Security forces arrested Ali Mohamed Hakeem al-Arab (Ali al-Arab) and Ahmed Issa Ahmed al-Malali (Ahmed al-Malali) separately on 9 February 2017. They arrested Ali al-Arab, 25, with his cousin, Ahmed Mohammad Saleh al-Arab, a Bahraini nursing student, who escaped from Jaw prison with several other prisoners a few days earlier, on 1 January 2017. During the escape a policeman was killed. Members of the Criminal Investigations Directorate (CID) tortured Ali al-Arab including by pulling off his toenails, giving him electric-shocks, beating him and forcing him to sign a «confession» while blindfolded.
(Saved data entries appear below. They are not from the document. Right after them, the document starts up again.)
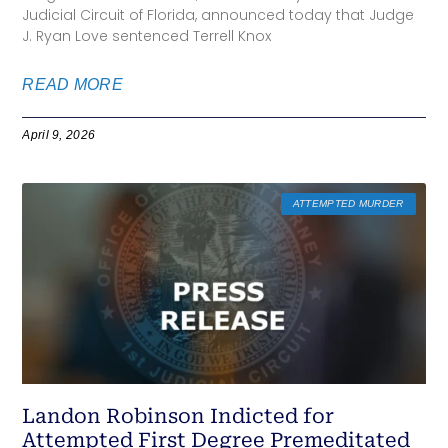
Judicial Circuit of Florida, announced today that Judge
J. Ryan Love sentenced Terrell Knox
READ MORE
April 9, 2026
ATTEMPTED MURDER
Landon Robinson Indicted for
Attempted First Degree Premeditated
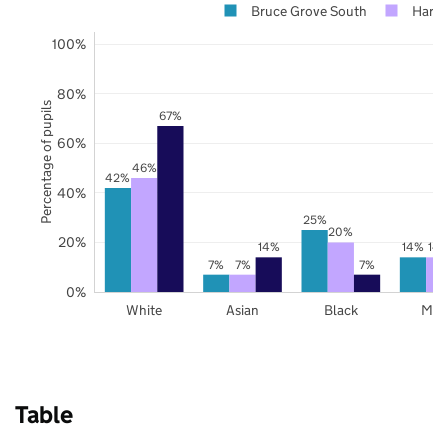
Bruce Grove South
Harin
100%
80%
Percentage of pupils
67%
60%
46%
42%
40%
25%
20%
20%
14%
14%
14
7%
7%
7%
0%
White
Asian
Black
Mix
Table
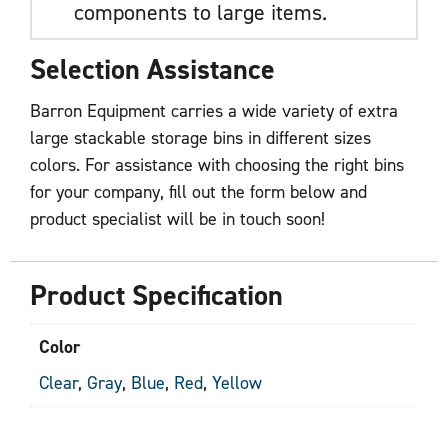
components to large items.
Selection Assistance
Barron Equipment carries a wide variety of extra
large stackable storage bins in different sizes
colors. For assistance with choosing the right bins
for your company, fill out the form below and
product specialist will be in touch soon!
Product Specification
Color
Clear
,
Gray
,
Blue
,
Red
,
Yellow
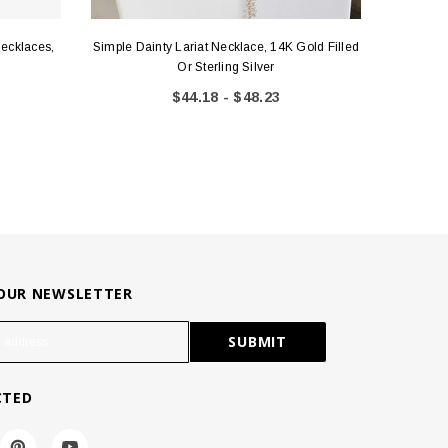
Necklaces,
Simple Dainty Lariat Necklace, 14K Gold Filled
14k Gol
Or Sterling Silver
$44.18 - $48.23
 OUR NEWSLETTER
CTED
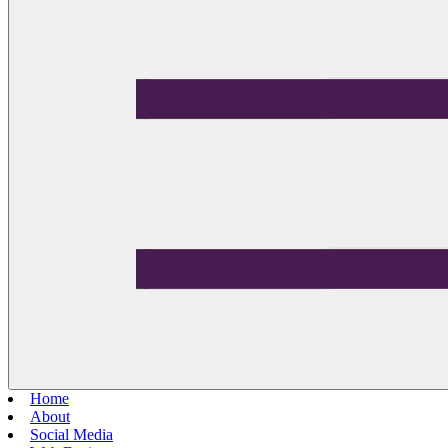
Home
About
Social Media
On 7 March 2017, Ali al-Arab was transferred to Dry Dock prison where he was severely beaten on both legs and consequently had difficulty standing.

Bahrain’s Coast Guard arrested Ahmad al-Malali, 24, in a joint operation with the CID, the Special Security Force Command, and the National Security Agency. During the operation Ahmad al-Malali was struck by at least two bullets and he sustained injuries including a broken leg. The bullets were surgically removed on 4 March 2017, after 23 days. Following his arrest, he was held incommunicado for two months at the CID, during which time he too was tortured including through beatings, electric-shocks, being forced to stand for long periods of time. He was forced to sign a «confession», the contents of which were not known to him.

On 22 August 2017, the mass trial of the two men and 58 other defendants began. Ali al-Arab and Ahmed al-Malali’s «confessions», which were obtained under torture, were admitted in court. On 31 January 2018, the Fourth High Criminal Court in Manama, Bahrain’s capital, issued its verdict convicting 60 defendants, including 12 in absentia. Ali al-Arab and Ahmad al-Malali, were sentenced to death, 56 others to prison terms varying between 5 years and life imprisonment, and two men were acquitted. The court also revoked the citizenships of 47 defendants. They were convicted of offences which include «forming and joining a ‘terrorist’ group», «training on the use of weapons and explosives», «murder and attempted murder of police officers», and «assisting the escape and hiding of other defendants in the case». Their appeal began on 8 March 2018. On 6 May 2019, the Cassation Court upheld the verdicts including the two death sentences.

On 21 April 2019, Ali al-Arab and Ahmed al-Malali were among 551 people whose nationalities were reinstated by order of the King.

Bahrain is a state party to the International Covenant on Civil and Political Rights, which recognizes the right to life and the right to a fair trial, which includes the right not to be compelled to testify against himself or to confess guilt. The UN Human Rights Committee has stated that «the imposition of a sentence of death upon conclusion of a trial in which the provisions of the [International] Covenant [on Civil and Political Rights] have not been respected constitutes a violation of article 6 of the Covenant» [right to life]. In its 2012 report, the UN Special Rapporteur on Extrajudicial, Summary or Arbitrary Executions has reiterated that «it is arbitrary to impose the death penalty where the proceedings do not adhere to the highest standards of fair trial.»

Amnesty International opposes the death penalty in all cases without exception regardless of the nature or circumstances of the crime; guilt, innocence or other characteristics of the individual; or the method used by the state to carry out the execution.